TASK INSTRUCTIONS:
Every line in the data below that holds "hidden" should be found and copied.

RECORDED INFORMATION:
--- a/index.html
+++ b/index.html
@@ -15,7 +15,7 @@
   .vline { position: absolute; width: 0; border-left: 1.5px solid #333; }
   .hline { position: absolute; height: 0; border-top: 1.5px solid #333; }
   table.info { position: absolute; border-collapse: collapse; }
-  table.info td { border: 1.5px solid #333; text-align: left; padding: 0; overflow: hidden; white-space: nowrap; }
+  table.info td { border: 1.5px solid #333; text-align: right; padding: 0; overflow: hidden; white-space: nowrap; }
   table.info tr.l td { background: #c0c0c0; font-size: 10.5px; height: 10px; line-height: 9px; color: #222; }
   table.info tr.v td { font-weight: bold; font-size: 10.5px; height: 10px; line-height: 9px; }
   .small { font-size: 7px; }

---

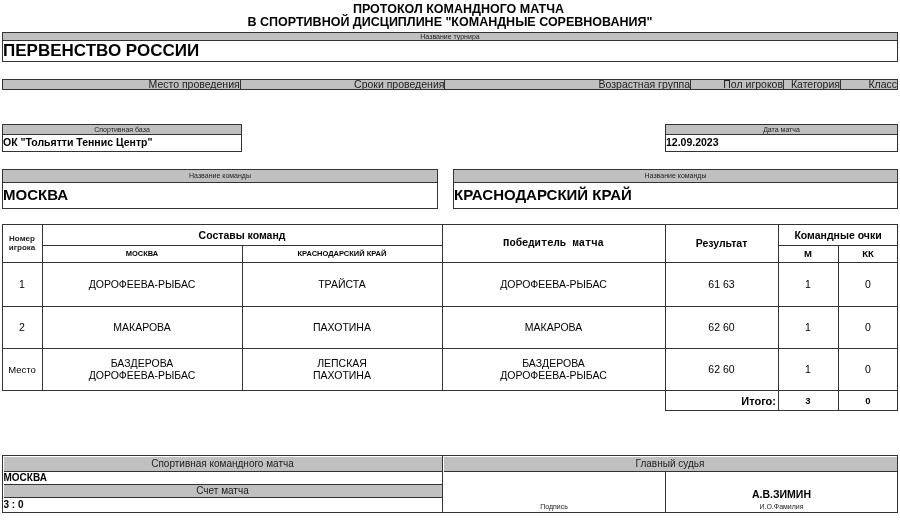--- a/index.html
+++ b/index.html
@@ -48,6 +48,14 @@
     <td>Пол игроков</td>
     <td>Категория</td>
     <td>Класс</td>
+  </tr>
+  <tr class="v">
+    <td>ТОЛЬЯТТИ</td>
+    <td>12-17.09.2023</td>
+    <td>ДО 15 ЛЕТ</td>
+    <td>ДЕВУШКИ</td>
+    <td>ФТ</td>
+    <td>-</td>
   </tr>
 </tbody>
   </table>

==

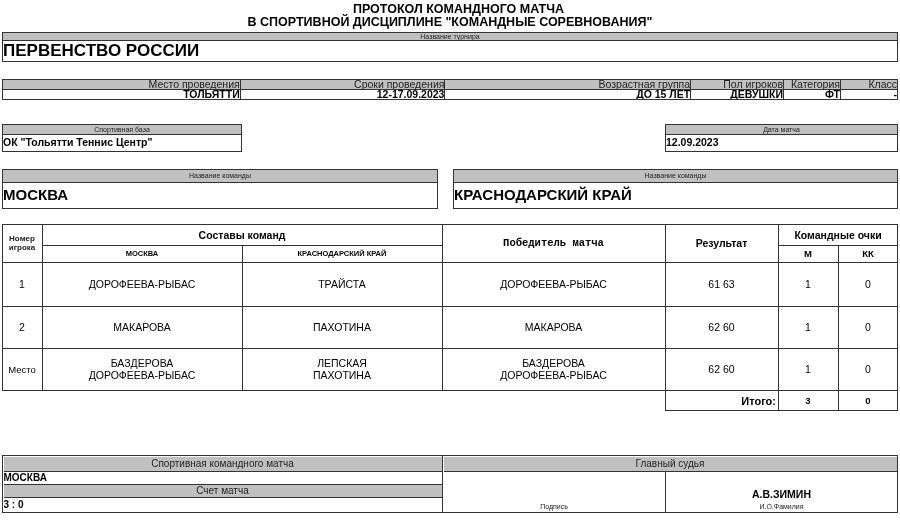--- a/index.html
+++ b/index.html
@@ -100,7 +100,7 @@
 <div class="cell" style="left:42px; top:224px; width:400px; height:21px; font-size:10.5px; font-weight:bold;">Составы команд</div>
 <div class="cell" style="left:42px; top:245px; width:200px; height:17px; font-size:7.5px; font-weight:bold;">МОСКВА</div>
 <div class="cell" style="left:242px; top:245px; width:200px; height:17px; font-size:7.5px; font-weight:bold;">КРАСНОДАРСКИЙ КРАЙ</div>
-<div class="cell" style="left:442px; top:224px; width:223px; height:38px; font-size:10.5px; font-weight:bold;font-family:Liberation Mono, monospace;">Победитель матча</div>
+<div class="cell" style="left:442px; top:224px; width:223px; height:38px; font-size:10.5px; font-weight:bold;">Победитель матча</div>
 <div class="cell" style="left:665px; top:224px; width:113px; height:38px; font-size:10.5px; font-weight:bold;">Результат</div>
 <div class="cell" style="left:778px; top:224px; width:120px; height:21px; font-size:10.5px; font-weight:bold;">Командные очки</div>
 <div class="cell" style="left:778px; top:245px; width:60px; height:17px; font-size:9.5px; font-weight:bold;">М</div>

RESPONSE FOR THIS EXERCISE:
-  table.info td { border: 1.5px solid #333; text-align: left; padding: 0; overflow: hidden; white-space: nowrap; }
+  table.info td { border: 1.5px solid #333; text-align: right; padding: 0; overflow: hidden; white-space: nowrap; }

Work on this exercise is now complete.